Stark, simple and intense, their work explores the transgressive possibilities of communication between two people. The scale of their video projections and the invasive use of amplified sound generate for the viewer a bodily and sensory relationship to these installations. Our senses are permeated by the physicality and intimacy of bodies repeatedly performing acts that blur the line between violence and passivity, dependence and sustenance, beauty and revulsion.

Smith/Stewart’s work in video explores new ground in the ongoing debate on issues relating to the body and sexuality in the play of desire and the senses. Their work also expands upon the body-centred and performance-based works done by American and Canadian artists in the seventies who were attracted to the immediacy and feedback capabilities of video. The two collaborative artists are further pushing the limits of the camera as self and intermediary.

Smith/Stewart have participated in numerous exhibitions in Europe and the United States, and recently were invited to the Melbourne Biennial, Australia. In 1998 they showed a series of video installations in a major solo exhibition at the Fruitmarket Gallery, Edinburgh, and in 1999 had solo exhibitions at the Kunstmuseum, Luzern, and Portikus, Frankfurt. This is their first exhibition in Canada.

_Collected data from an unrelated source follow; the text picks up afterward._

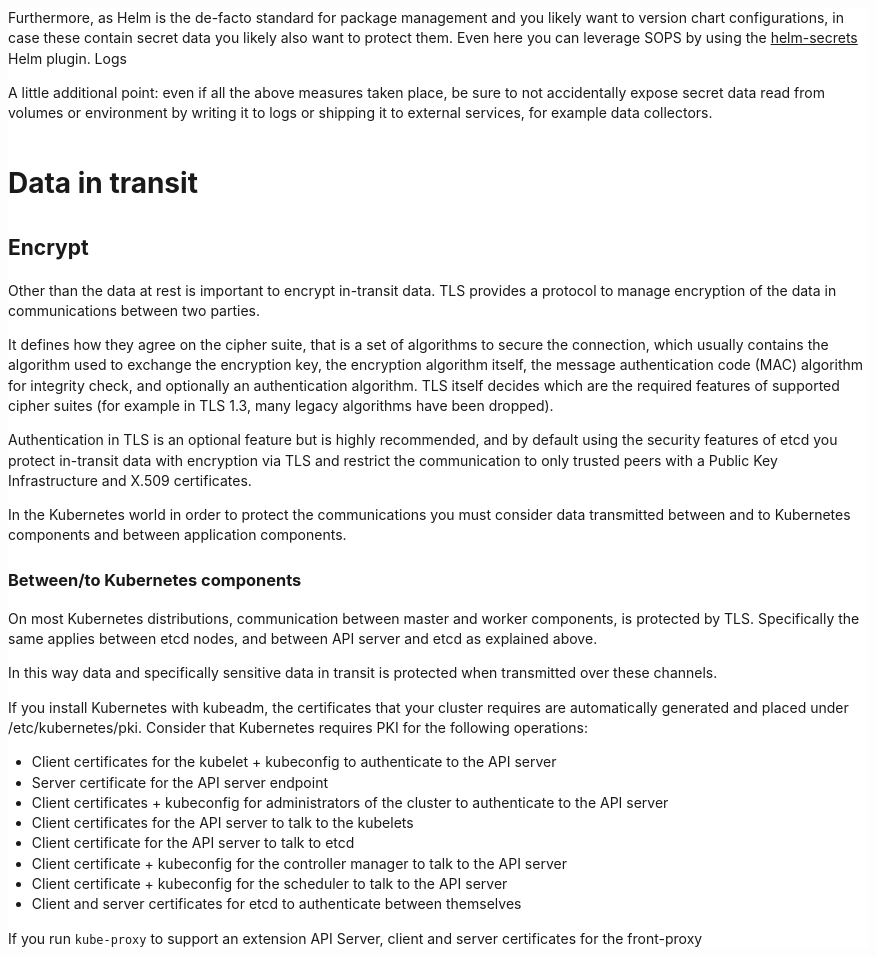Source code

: Furthermore, as Helm is the de-facto standard for package management and you likely want to version chart configurations, in case these contain secret data you likely also want to protect them. Even here you can leverage SOPS by using the [helm-secrets](https://github.com/zendesk/helm-secrets) Helm plugin.
Logs

A little additional point: even if all the above measures taken place, be sure to not accidentally expose secret data read from volumes or environment by writing it to logs or shipping it to external services, for example data collectors.

# Data in transit

## Encrypt

Other than the data at rest is important to encrypt in-transit data.
TLS provides a protocol to manage encryption of the data in communications between two parties.

It defines how they agree on the cipher suite, that is a set of algorithms to secure the connection, which usually contains the algorithm used to exchange the encryption key, the encryption algorithm itself, the message authentication code (MAC) algorithm for integrity check, and optionally an authentication algorithm. TLS itself decides which are the required features of supported cipher suites (for example in TLS 1.3, many legacy algorithms have been dropped).

Authentication in TLS is an optional feature but is highly recommended, and by default using the security features of etcd you protect in-transit data with encryption via TLS and restrict the communication to only trusted peers with a Public Key Infrastructure and X.509 certificates.

In the Kubernetes world in order to protect the communications you must consider data transmitted between and to Kubernetes components and between application components.

### Between/to Kubernetes components

On most Kubernetes distributions, communication between master and worker components, is protected by TLS. Specifically the same applies between etcd nodes, and between API server and etcd as explained above.

In this way data and specifically sensitive data in transit is protected when transmitted over these channels.

If you install Kubernetes with kubeadm, the certificates that your cluster requires are automatically generated and placed under /etc/kubernetes/pki. Consider that Kubernetes requires PKI for the following operations:
- Client certificates for the kubelet + kubeconfig to authenticate to the API server
- Server certificate for the API server endpoint
- Client certificates + kubeconfig for administrators of the cluster to authenticate to the API server
- Client certificates for the API server to talk to the kubelets
- Client certificate for the API server to talk to etcd
- Client certificate + kubeconfig for the controller manager to talk to the API server
- Client certificate + kubeconfig for the scheduler to talk to the API server
- Client and server certificates for etcd to authenticate between themselves

If you run `kube-proxy` to support an extension API Server, client and server certificates for the front-proxy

During the opening reception on Thursday, January 13, 6-8pm, the gallery will host a public dialogue between Smith/Stewart and Lisa Gabrielle Mark. Lisa Gabrielle Mark is a writer, editor and curator based in Toronto. This brief, informal discussion will take place at 7pm in The Faculty Club, Room South 166 Ross Building (down the hall from the gallery). This exhibition is organized with the support of The Canada Council for the Arts, the British Council, and the National Gallery of Canada.